I used to know Gavin in London, where he worked as an EMT before returning to his native New Zealand. He has been in touch recently, and sent me this short guest post about his trip to Samoa.

A decade ago I visited Samoa, a four hour plane ride from New Zealand, to visit the place where my mum and dad met. That story is interesting. Dad was an armed NZ policeman during WW2 and mum a NZ nurse. On arrival, dad had to line up to get his vaccination and mum gave it – literally I’m the prick as a result.

The Samoans have no armed forces. The church protects them.

Gavin’s father in 1982, and Gavin at the same spot in 2012.

I got the clear message that China was muscling in back then. They had paid for a hospital, provided new ambulances (over NZ second hand ones) and proposed to build a deep water port and lengthen the runway. It was obvious to me why. But the world stood unconcerned.

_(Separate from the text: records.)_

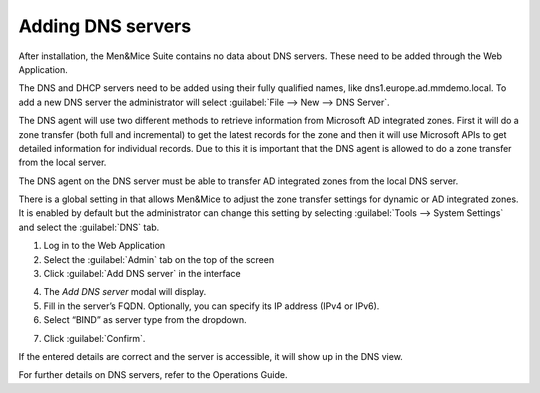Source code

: .. _adding-dns:

Adding DNS servers
******************

After installation, the Men&Mice Suite contains no data about DNS servers. These need to be added through the Web Application.

The DNS and DHCP servers need to be added using their fully qualified names, like dns1.europe.ad.mmdemo.local. To add a new DNS server the administrator will select :guilabel:`File --> New --> DNS Server`.

The DNS agent will use two different methods to retrieve information from Microsoft AD integrated zones.  First it will do a zone transfer (both full and incremental) to get the latest records for the zone and then it will use Microsoft APIs to get detailed information for individual records.  Due to this it is important that the DNS agent is allowed to do a zone transfer from the local server.

.. image:: ../../images/add-dns-arch-old.png
  :width: 80%
  :align: center

The DNS agent on the DNS server must be able to transfer AD integrated zones from the local DNS server.

There is a global setting in that allows Men&Mice to adjust the zone transfer settings for dynamic or AD integrated zones. It is enabled by default but the administrator can change this setting by selecting :guilabel:`Tools --> System Settings` and select the :guilabel:`DNS` tab.

1. Log in to the Web Application
2. Select the :guilabel:`Admin` tab on the top of the screen
3. Click :guilabel:`Add DNS server` in the interface

.. image:: ../../images/add-dns.png
  :width: 60%
  :align: center

4. The *Add DNS server* modal will display.
5. Fill in the server’s FQDN. Optionally, you can specify its IP address (IPv4 or IPv6).
6. Select “BIND” as server type from the dropdown.

.. image:: ../../images/add-dns-modal.png
  :width: 30%
  :align: center

7. Click :guilabel:`Confirm`.

If the entered details are correct and the server is accessible, it will show up in the DNS view.

For further details on DNS servers, refer to the Operations Guide.
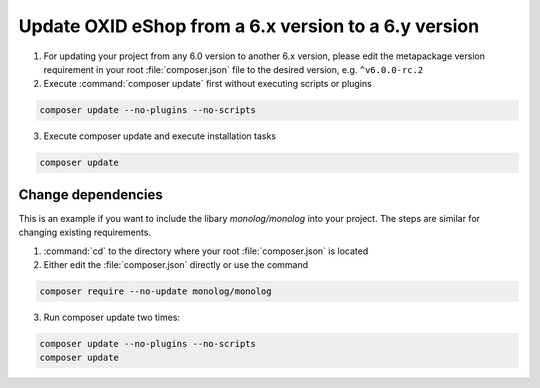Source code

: Update OXID eShop from a 6.x version to a 6.y version
=====================================================

1. For updating your project from any 6.0 version to another 6.x version, please edit the metapackage version
   requirement in your root :file:`composer.json` file to the desired version, e.g. ``^v6.0.0-rc.2``
2. Execute :command:`composer update` first without executing scripts or plugins

.. code ::

    composer update --no-plugins --no-scripts

3. Execute composer update and execute installation tasks

.. code ::

    composer update

Change dependencies
-------------------

This is an example if you want to include the libary `monolog/monolog` into your project. The steps are similar
for changing existing requirements.

#. :command:`cd` to the directory where your root :file:`composer.json` is located

#. Either edit the :file:`composer.json` directly or use the command

.. code ::

   composer require --no-update monolog/monolog

3. Run composer update two times:

.. code ::

   composer update --no-plugins --no-scripts
   composer update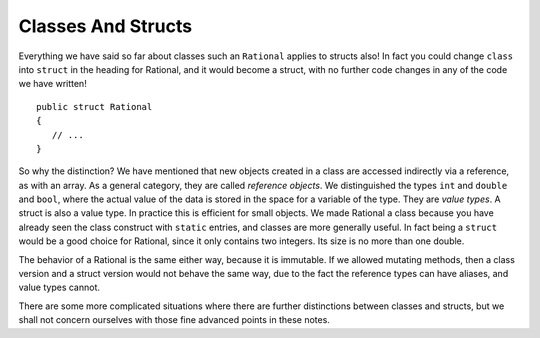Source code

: .. index::
   double: value object; reference object
   double: value object; struct
   

.. _structs-and-classes:

Classes And Structs
======================


Everything we have said so far about classes such an ``Rational`` applies to
structs also!  In fact you could change ``class`` into ``struct`` in the heading for
Rational, and it would become a struct, with no further code changes in any of the
code we have written! ::

	public struct Rational
	{
	   // ...
	}

So why the distinction?  We have mentioned that new objects created in a class are 
accessed indirectly via a reference, as with an array.  As a general category,
they are called *reference objects*.  We distinguished the types ``int`` and 
``double`` and ``bool``, where the actual value of the data is stored in the space 
for a variable of the type.  They are *value types*.  A struct is also a value
type.  In practice this is efficient for small objects.  We made Rational a class because
you have already seen the class construct with
``static`` entries, and classes are more generally useful.  
In fact being a ``struct`` would be a good choice for Rational, 
since it only contains two integers.  Its size is no more than one double.

The behavior of a Rational is the same either way, because it is immutable.  If we
allowed mutating methods, then a class version and a struct version would not behave
the same way, due to the fact the reference types can have aliases, and value types cannot.

There are some more complicated situations where there are further distinctions between
classes and structs, but we shall not concern ourselves 
with those fine advanced points in these notes.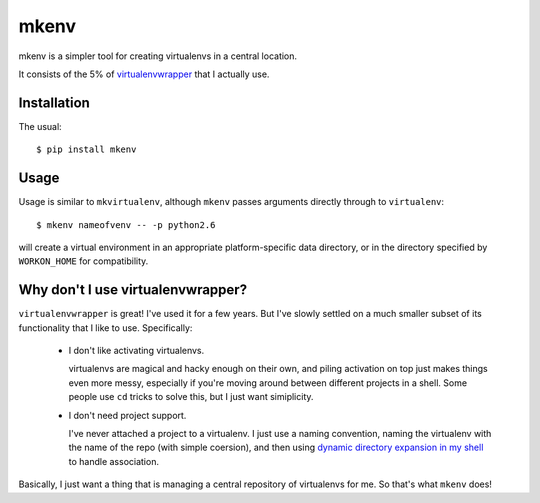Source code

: =====
mkenv
=====

mkenv is a simpler tool for creating virtualenvs in a central location.

It consists of the 5% of `virtualenvwrapper
<https://virtualenvwrapper.readthedocs.org/en/latest/>`_ that I actually use.


Installation
------------

The usual::

    $ pip install mkenv


Usage
-----

Usage is similar to ``mkvirtualenv``, although ``mkenv`` passes
arguments directly through to ``virtualenv``::

    $ mkenv nameofvenv -- -p python2.6

will create a virtual environment in an appropriate platform-specific
data directory, or in the directory specified by ``WORKON_HOME`` for
compatibility.


Why don't I use virtualenvwrapper?
----------------------------------

``virtualenvwrapper`` is great! I've used it for a few years. But I've
slowly settled on a much smaller subset of its functionality that I like
to use. Specifically:

    * I don't like activating virtualenvs.
      
      virtualenvs are magical and hacky enough on their own, and piling
      activation on top just makes things even more messy, especially
      if you're moving around between different projects in a shell.
      Some people use ``cd`` tricks to solve this, but I just want
      simiplicity.

    * I don't need project support.

      I've never attached a project to a virtualenv. I just use a naming
      convention, naming the virtualenv with the name of the repo (with simple
      coersion), and then using `dynamic directory expansion in my shell
      <https://github.com/Julian/dotfiles/blob/51bb47e/.config/zsh/.zshrc#L57-L80>`_
      to handle association.

Basically, I just want a thing that is managing a central repository of
virtualenvs for me. So that's what ``mkenv`` does!
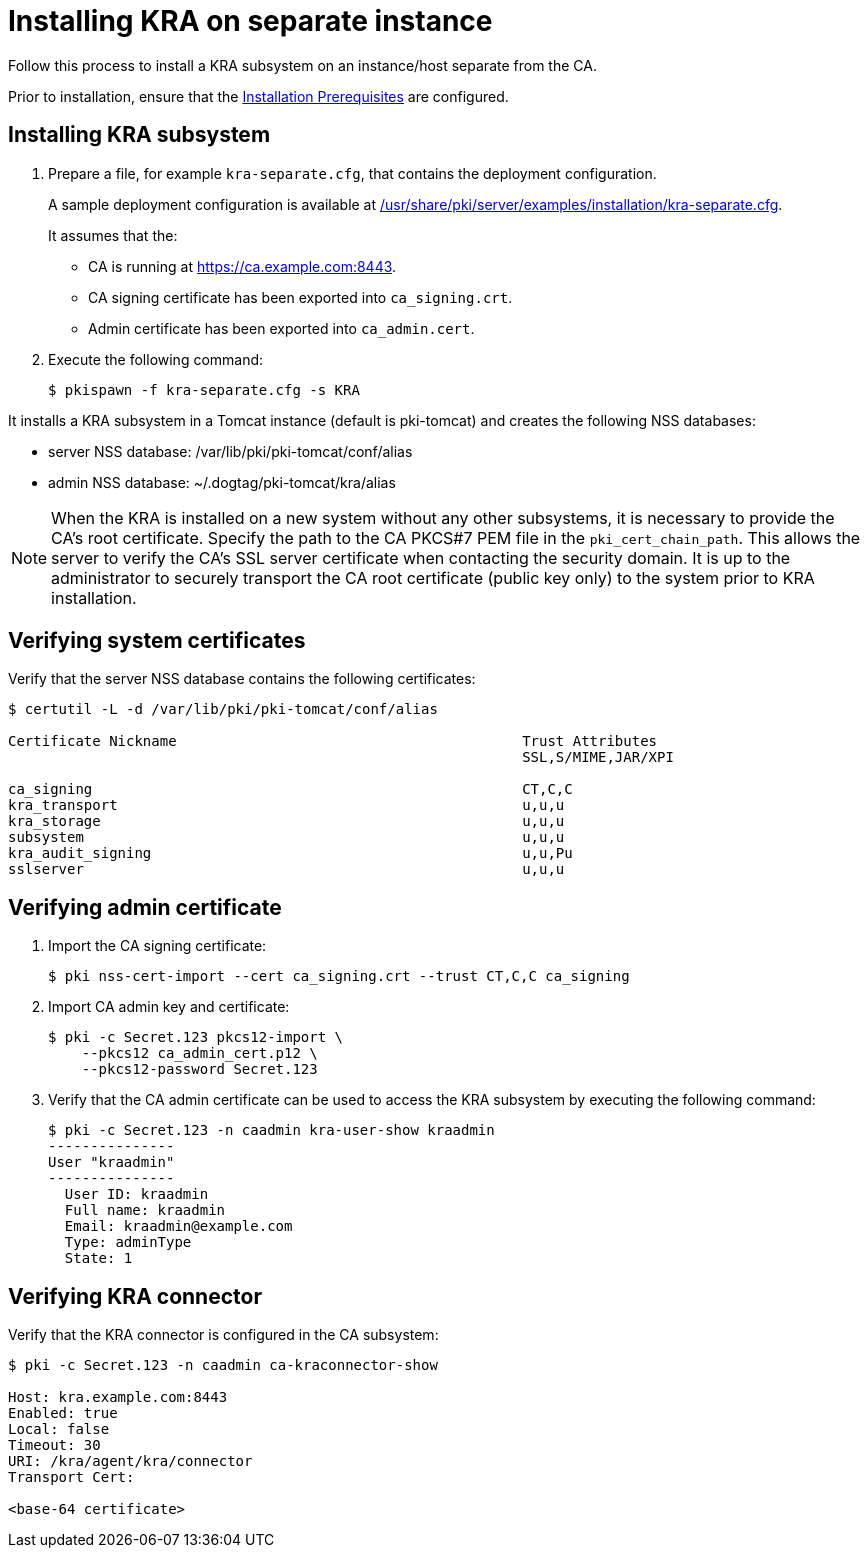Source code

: :_mod-docs-content-type: PROCEDURE

[id="installing-kra-on-separate-instance"]
= Installing KRA on separate instance 


Follow this process to install a KRA subsystem on an instance/host separate from the CA.

Prior to installation, ensure that the xref:../others/installation-prerequisites.adoc[Installation Prerequisites] are configured.

== Installing KRA subsystem

. Prepare a file, for example `kra-separate.cfg`, that contains the deployment configuration.
+
A sample deployment configuration is available at xref:../../../base/server/examples/installation/kra-separate.cfg[/usr/share/pki/server/examples/installation/kra-separate.cfg].
+
It assumes that the:
+
* CA is running at https://ca.example.com:8443.
* CA signing certificate has been exported into `ca_signing.crt`.
* Admin certificate has been exported into `ca_admin.cert`.

. Execute the following command:
+
[literal,subs="+quotes,verbatim"]
....
$ pkispawn -f kra-separate.cfg -s KRA
....

It installs a KRA subsystem in a Tomcat instance (default is pki-tomcat) and creates the following NSS databases:

* server NSS database: /var/lib/pki/pki-tomcat/conf/alias

* admin NSS database: ~/.dogtag/pki-tomcat/kra/alias

[NOTE]
====
When the KRA is installed on a new system without any other subsystems, it is necessary to provide the CA's root certificate. Specify the path to the CA PKCS#7 PEM file in the `pki_cert_chain_path`. This allows the server to verify the CA's SSL server certificate when contacting the security domain. It is up to the administrator to securely transport the CA root certificate (public key only) to the system prior to KRA installation.
====

== Verifying system certificates 

Verify that the server NSS database contains the following certificates:

[literal,subs="+quotes,verbatim"]
....
$ certutil -L -d /var/lib/pki/pki-tomcat/conf/alias

Certificate Nickname                                         Trust Attributes
                                                             SSL,S/MIME,JAR/XPI

ca_signing                                                   CT,C,C
kra_transport                                                u,u,u
kra_storage                                                  u,u,u
subsystem                                                    u,u,u
kra_audit_signing                                            u,u,Pu
sslserver                                                    u,u,u
....

== Verifying admin certificate 

. Import the CA signing certificate:
+
[literal,subs="+quotes,verbatim"]
....
$ pki nss-cert-import --cert ca_signing.crt --trust CT,C,C ca_signing
....

. Import CA admin key and certificate:
+
[literal,subs="+quotes,verbatim"]
....
$ pki -c Secret.123 pkcs12-import \
    --pkcs12 ca_admin_cert.p12 \
    --pkcs12-password Secret.123
....

. Verify that the CA admin certificate can be used to access the KRA subsystem by executing the following command:
+
[literal,subs="+quotes,verbatim"]
....
$ pki -c Secret.123 -n caadmin kra-user-show kraadmin
---------------
User "kraadmin"
---------------
  User ID: kraadmin
  Full name: kraadmin
  Email: kraadmin@example.com
  Type: adminType
  State: 1
....

== Verifying KRA connector 

Verify that the KRA connector is configured in the CA subsystem:

[literal,subs="+quotes,verbatim"]
....
$ pki -c Secret.123 -n caadmin ca-kraconnector-show

Host: kra.example.com:8443
Enabled: true
Local: false
Timeout: 30
URI: /kra/agent/kra/connector
Transport Cert:

<base-64 certificate>
....
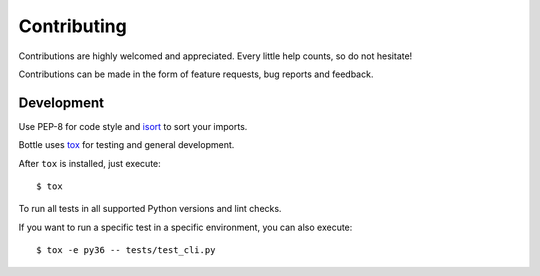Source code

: .. _contributing:

Contributing
============

Contributions are highly welcomed and appreciated.  Every little help counts,
so do not hesitate!

Contributions can be made in the form of feature requests, bug reports and feedback.


Development
-----------

Use PEP-8 for code style and `isort <https://pypi.python.org/pypi/isort>`_ to sort your imports.

Bottle uses `tox <http://tox.readthedocs.io>`_ for testing and general development.

After ``tox`` is installed, just execute::

    $ tox

To run all tests in all supported Python versions and lint checks.

If you want to run a specific test in a specific environment, you can also execute::


    $ tox -e py36 -- tests/test_cli.py


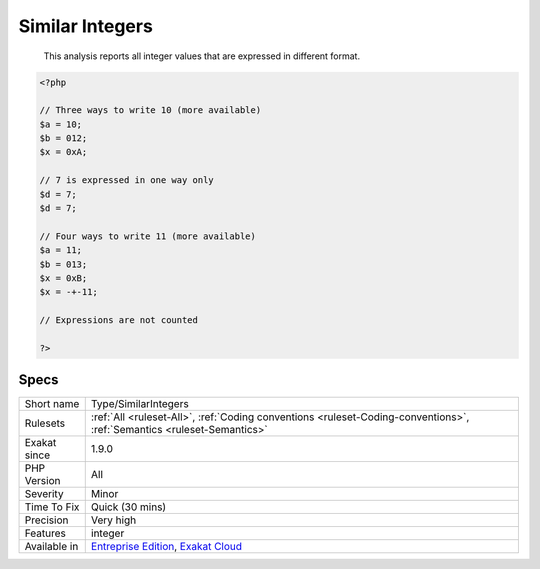 .. _type-similarintegers:

.. _similar-integers:

Similar Integers
++++++++++++++++

  This analysis reports all integer values that are expressed in different format.

.. code-block:: php
   
   <?php
   
   // Three ways to write 10 (more available)
   $a = 10;
   $b = 012;
   $x = 0xA;
   
   // 7 is expressed in one way only
   $d = 7;
   $d = 7;
   
   // Four ways to write 11 (more available)
   $a = 11;
   $b = 013;
   $x = 0xB;
   $x = -+-11;
   
   // Expressions are not counted
   
   ?>

Specs
_____

+--------------+-------------------------------------------------------------------------------------------------------------------------+
| Short name   | Type/SimilarIntegers                                                                                                    |
+--------------+-------------------------------------------------------------------------------------------------------------------------+
| Rulesets     | :ref:`All <ruleset-All>`, :ref:`Coding conventions <ruleset-Coding-conventions>`, :ref:`Semantics <ruleset-Semantics>`  |
+--------------+-------------------------------------------------------------------------------------------------------------------------+
| Exakat since | 1.9.0                                                                                                                   |
+--------------+-------------------------------------------------------------------------------------------------------------------------+
| PHP Version  | All                                                                                                                     |
+--------------+-------------------------------------------------------------------------------------------------------------------------+
| Severity     | Minor                                                                                                                   |
+--------------+-------------------------------------------------------------------------------------------------------------------------+
| Time To Fix  | Quick (30 mins)                                                                                                         |
+--------------+-------------------------------------------------------------------------------------------------------------------------+
| Precision    | Very high                                                                                                               |
+--------------+-------------------------------------------------------------------------------------------------------------------------+
| Features     | integer                                                                                                                 |
+--------------+-------------------------------------------------------------------------------------------------------------------------+
| Available in | `Entreprise Edition <https://www.exakat.io/entreprise-edition>`_, `Exakat Cloud <https://www.exakat.io/exakat-cloud/>`_ |
+--------------+-------------------------------------------------------------------------------------------------------------------------+


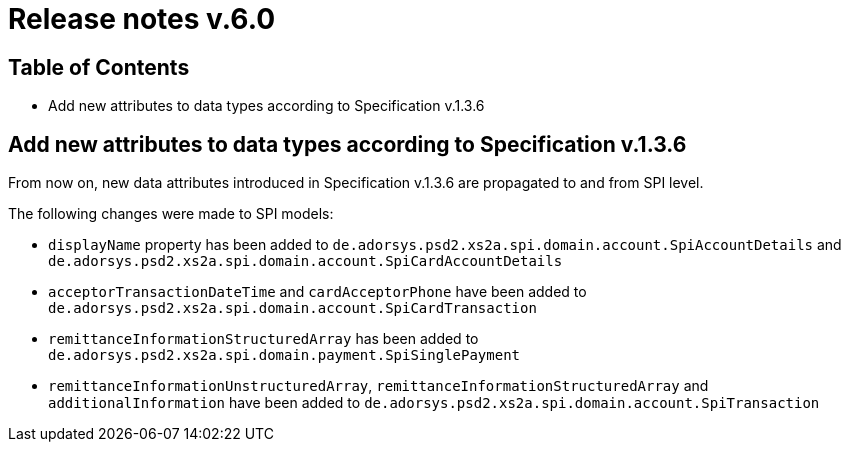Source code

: = Release notes v.6.0

== Table of Contents

* Add new attributes to data types according to Specification v.1.3.6

== Add new attributes to data types according to Specification v.1.3.6

From now on, new data attributes introduced in Specification v.1.3.6 are propagated to and from SPI level.

The following changes were made to SPI models:

- `displayName` property has been added to `de.adorsys.psd2.xs2a.spi.domain.account.SpiAccountDetails` and
 `de.adorsys.psd2.xs2a.spi.domain.account.SpiCardAccountDetails`
- `acceptorTransactionDateTime` and `cardAcceptorPhone` have been added to `de.adorsys.psd2.xs2a.spi.domain.account.SpiCardTransaction`
- `remittanceInformationStructuredArray` has been added to `de.adorsys.psd2.xs2a.spi.domain.payment.SpiSinglePayment`
- `remittanceInformationUnstructuredArray`, `remittanceInformationStructuredArray` and `additionalInformation` have been added to `de.adorsys.psd2.xs2a.spi.domain.account.SpiTransaction`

The South Pacific spans over 15% of the world’s surface with a small population spread over many sovereign nations, some French, some New Zealand including being in the British Commonwealth – such as Fiji, Kiribati, Nauru, New Caledonia, Solomons, Tonga, Tuvalu, Vanuatu and technically New Zealand. If the 2 ice caps melt much more, then the Pacific will rise and flood these nations out of existence. Many of these islanders are moving to New Zealand now – look at the make up of our All Blacks team. The west has done nothing because it doesn’t learn about the Pacific at school.

China has just done a full security deal with the Solomons, including providing their police force. This is a total threat to neighbour Australia. Like a pack of cards, China has today signed a deal with Samoa and Fiji. The rest will follow. Plus of course getting Taiwan back.

China has clear intentions of establishing multiple air and sea bases in the Pacific. Ironically, while Britain had no maritime air patrol from 2010 to 2020, Canada, Australia and New Zealand did the patrolling for Britain. Britain may have to return the favour.